APSN Banner

Indonesia looms as top trade partner

Source
Reuters - January 7, 2000

Joanne Collins, Dili – East Timor is likely to count Indonesia, its old and often brutal master, as its top trade partner as the devastated fledgling nation strives to rebuild, the United Nations and World Bank say.

Laid waste less than five months ago by pro-Jakarta militias opposed to independence, East Timor is still tied economically to Indonesia despite its bloody severing of sovereign ties.

UN chief in the territory, Sergio Vieira de Mello, named the Indonesian-ruled Western half of Timor island and two major Indonesian cities as likely centres of the trade.

"It is clear to me that West Timor in particular and other areas like Surabaya and Denpasar will become the main trade partners of East Timor," he told Reuters on Thursday.

Most investment in the fledgling nation, which voted for independence on August 30, has so far come from Australia, but Indonesia has regained a firm business footing in the territory it ruled as a province for 24 years.

Government-owned Merpati Nusantara Airlines said this week it would be the first to resume commercial flights. The first diplomatic mission in East Timor will be Indonesian.

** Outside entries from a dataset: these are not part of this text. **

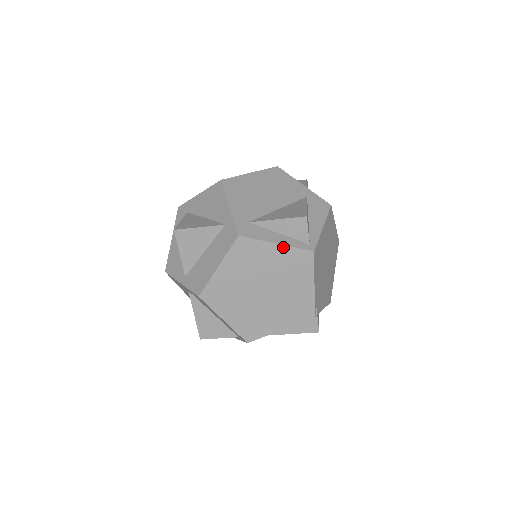
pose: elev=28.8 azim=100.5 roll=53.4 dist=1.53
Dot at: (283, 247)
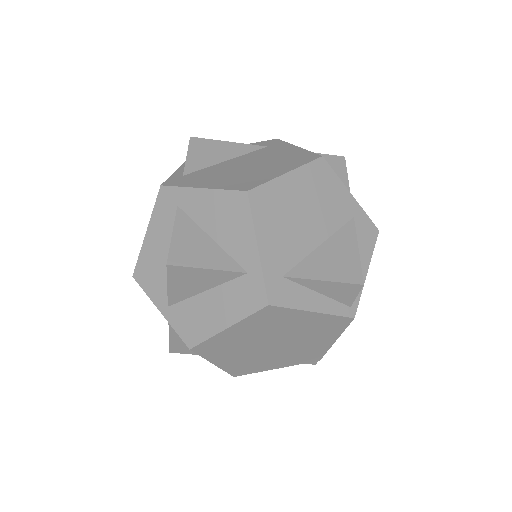
Dot at: (320, 315)
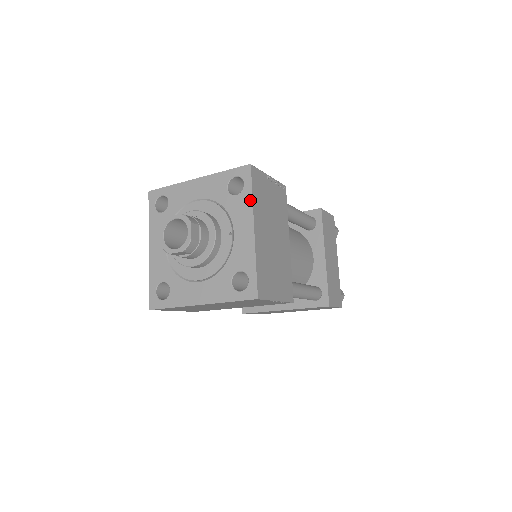
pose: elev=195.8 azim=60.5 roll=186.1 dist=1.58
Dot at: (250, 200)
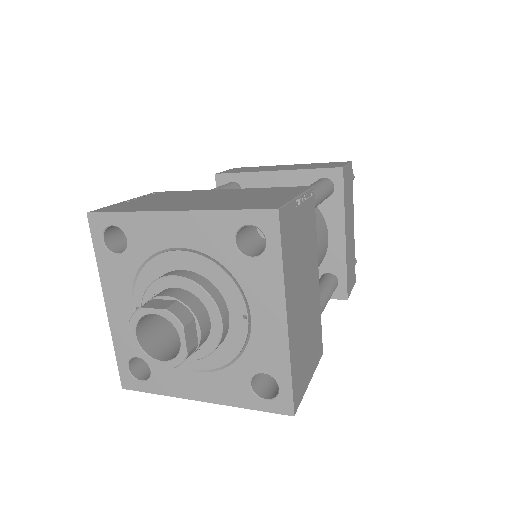
Dot at: (279, 272)
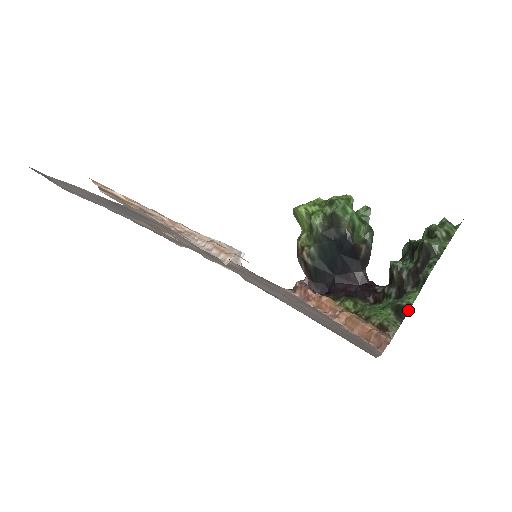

The World Bank says it makes economic sense for East Timor and Indonesia to exchange goods and services, especially as the Indonesian rupiah is the de facto legal tender in East Timor.

"East Timor is in a really tough spot – it's surrounded by Indonesia which is a really good market...," a World Bank official said. "I don't think it's impossible for Indonesia to be the number one trading partner of East Timor but there are political issues."

One of those is the border between East Timor and Indonesia's West Timor, which is still officially closed.

Independence leaders Xanana Gusmao and Jose Ramos-Horta plan a regional tour to canvass investment opportunities beyond Indonesia.

Ramos-Horta told Reuters that on January 23 the two men would leave for China, South Korea, the Philippines, Thailand, Malaysia and Singapore.

"This is a great opportunity for a lot of infrastructure to be developed – tourism and agriculture," Ramos-Horta said. "There is tremendous agricultural potential along East Timor's south coast where the country is very fertile and production could feed the entire territory and be exported to northern Australia."

Agriculture would be the mainstay of East Timor's economy, Vieira de Mello said. Arabica coffee would be the main export earner, with 8000 tonnes exported in 2000 valued at $20 million to $22 million. It would be followed by rice and maize, which are still at subsistence level.

Vieira de Mello, a Brazilian, said East Timor's mineral base was an unknown quantity and that income generated by gas and oil would be limited but important in the two to three years the United Nations took to guide the territory to full independence.

"We're not talking about an income of hundreds of millions of dollars per year at this stage, but under $10 million per year for the next two to three years," he said.

But the United Nations' focus is on the nuts and bolts of the economy: establishing a central fiscal authority, an official currency and a central payments office and tackling unemployment.

"What we're trying to do is to establish the basis of a sound economic environment ... and once we have established this legal basis for the economy to be re-activated then obviously you need an injection of capital to tackle the fundamental problem here which is unemployment," Vieira de Mello said.

He said funds announced at a donors' conference in Tokyo last month would be used to launch rehabilitation and reconstruction projects to provide thousands of jobs across the country.